# The Son of the Pokemon Strategy Game



## Edoc'sil (Jan 6, 2013)

I originally found this game on another forum here, and it was very fun when I played it, so here are the rules:



			
				 Da Rules said:
			
		

> Someone "sends" out a Pokemon and has it use an attack. Another must use a Pokemon that counters the attack (either by ability or type) then use an attack that counters the Pokemon sent out. For example:
> 
> Pikachu uses Thunder
> Marowak uses Bone Club
> ...




I'll start.

Yanmega w/ Tinted Lens @ Yache Berry used Silver Wind!







Remember when posting, the items and pictures are completely optional. You don't have to use them if you don't want to.


----------



## Connoiseusse Burgundy (Jan 6, 2013)

Blaziken used Rock Slide!


----------



## Edoc'sil (Jan 6, 2013)

Perfect!

Magnezone w/ Sturdy used Earthquake!

Remember, Sturdy prevents OHKOs. So, it wouldn't faint from, say, Force Palm.


----------



## sv_01 (Jan 6, 2013)

Charizard used Inferno!


----------



## Edoc'sil (Jan 6, 2013)

Guaranteed burn, good.

Magcargo used Rock Slide!


----------



## Noctowl (Jan 6, 2013)

Golem used bulldoze!


----------



## Keldeo (Jan 7, 2013)

Pelipper used Water Gun!


----------



## kyeugh (Jan 7, 2013)

Ludicolo (w/ Rain Dish) used Nature Power!


----------



## Edoc'sil (Jan 8, 2013)

((That would have to be the Rock Slide Nature Power, so I'm going to choose my Pokemon based on that.))

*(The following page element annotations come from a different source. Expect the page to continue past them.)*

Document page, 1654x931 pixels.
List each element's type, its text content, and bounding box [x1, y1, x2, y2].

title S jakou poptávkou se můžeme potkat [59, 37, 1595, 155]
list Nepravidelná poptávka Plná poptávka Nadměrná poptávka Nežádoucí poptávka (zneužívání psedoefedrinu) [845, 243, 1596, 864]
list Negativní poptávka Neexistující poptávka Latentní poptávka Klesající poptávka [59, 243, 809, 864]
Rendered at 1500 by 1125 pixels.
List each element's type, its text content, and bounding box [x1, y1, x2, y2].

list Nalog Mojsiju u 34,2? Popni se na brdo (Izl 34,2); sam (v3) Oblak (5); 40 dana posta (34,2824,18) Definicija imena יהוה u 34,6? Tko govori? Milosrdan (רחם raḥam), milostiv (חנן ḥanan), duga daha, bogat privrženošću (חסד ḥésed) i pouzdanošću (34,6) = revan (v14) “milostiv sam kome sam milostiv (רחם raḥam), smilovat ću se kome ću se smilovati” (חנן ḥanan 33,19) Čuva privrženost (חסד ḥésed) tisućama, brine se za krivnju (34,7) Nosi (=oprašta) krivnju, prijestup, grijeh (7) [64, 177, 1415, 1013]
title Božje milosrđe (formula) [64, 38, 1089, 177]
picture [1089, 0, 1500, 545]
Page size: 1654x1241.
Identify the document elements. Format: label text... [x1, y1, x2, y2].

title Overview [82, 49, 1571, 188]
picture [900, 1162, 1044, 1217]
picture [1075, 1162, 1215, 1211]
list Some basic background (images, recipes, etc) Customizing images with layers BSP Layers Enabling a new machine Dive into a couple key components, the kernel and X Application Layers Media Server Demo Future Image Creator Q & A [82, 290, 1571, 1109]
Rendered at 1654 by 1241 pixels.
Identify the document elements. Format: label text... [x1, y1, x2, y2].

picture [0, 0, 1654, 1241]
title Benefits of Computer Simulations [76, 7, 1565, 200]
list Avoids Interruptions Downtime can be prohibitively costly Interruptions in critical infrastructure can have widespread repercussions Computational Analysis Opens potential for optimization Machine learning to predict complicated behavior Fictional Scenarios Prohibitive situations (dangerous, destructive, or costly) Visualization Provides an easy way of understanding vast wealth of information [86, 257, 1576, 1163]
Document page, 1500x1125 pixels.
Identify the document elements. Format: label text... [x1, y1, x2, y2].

Skarmory w/ Sturdy used Aerial Ace!


----------



## Connoiseusse Burgundy (Jan 8, 2013)

Mold Breaker Rampardos used Incinerate!


----------



## Keldeo (Jan 8, 2013)

Pelipper used Water Gun! Again!


----------



## sv_01 (Jan 8, 2013)

Lanturn used Discharge!


----------



## Vipera Magnifica (Jan 8, 2013)

Lanturn used Thunderbolt!







EDIT: Are you serious >_>

Dugtrio used Earthquake!


----------



## Edoc'sil (Jan 9, 2013)

Mantine used BubbleBeam!


----------



## Scootaloo (Jan 9, 2013)

Venusaur used Razor Leaf! (hope i'm doing this right)


----------



## Connoiseusse Burgundy (Jan 9, 2013)

Levitate Bronzong w/Occa Berry used Extrasensory!


----------



## Vipera Magnifica (Jan 9, 2013)

Houndoom w/ Unnerve used Fire Blast!


----------



## sv_01 (Jan 9, 2013)

Carracosta used Rock Slide!


----------



## Edoc'sil (Jan 10, 2013)

Mawile used Iron Head!


----------



## LadyJirachu (Jan 16, 2013)

Typhlosion, Counter it with your FIRE BLAST!!! ;)


----------



## Noctowl (Jan 17, 2013)

Swampert, use surf! :D


----------



## Vipera Magnifica (Jan 17, 2013)

Ludicolo, use Seed Bomb!


----------



## Noctowl (Jan 17, 2013)

Swellow, use brave bird!


----------



## Connoiseusse Burgundy (Jan 18, 2013)

Empoleon used Icy Wind!


----------



## kyeugh (Jan 19, 2013)

Volcarona used Fiery Dance!


----------



## Keldeo (Jan 19, 2013)

Golem used Stone Edge.


----------



## Edoc'sil (Jan 29, 2013)

Steelix used Earthquake!


----------



## eevee_em (Jan 31, 2013)

Gyarados used Waterfall!


----------



## Connoiseusse Burgundy (Feb 1, 2013)

Electivire @Air Balloon used Thundershock!


----------



## Edoc'sil (Feb 9, 2013)

Marowak w/ Battle Armor used Bone Rush!


----------



## SonicScrewdriverTaco (Nov 5, 2013)

Samurott used Waterfall!


----------



## RespectTheBlade (Nov 5, 2013)

Lapras (w/ Water Absorb) used Freeze Dry!


----------



## SonicScrewdriverTaco (Nov 5, 2013)

Zapdos! Use Thunderbolt!


----------



## sv_01 (Nov 6, 2013)

Steelix... Use Rock Slide.


----------



## SonicScrewdriverTaco (Nov 9, 2013)

Excadrill, use Earthquake!


----------



## kyeugh (Nov 13, 2013)

Ampharos used Fire Punch!


----------



## Vipera Magnifica (Nov 13, 2013)

Heatran (w/ Flash Fire) used Earth Power!


----------



## sv_01 (Nov 16, 2013)

Hippowdon used Earthquake!


----------



## SonicScrewdriverTaco (Nov 25, 2013)

Vaporeon used Surf!


----------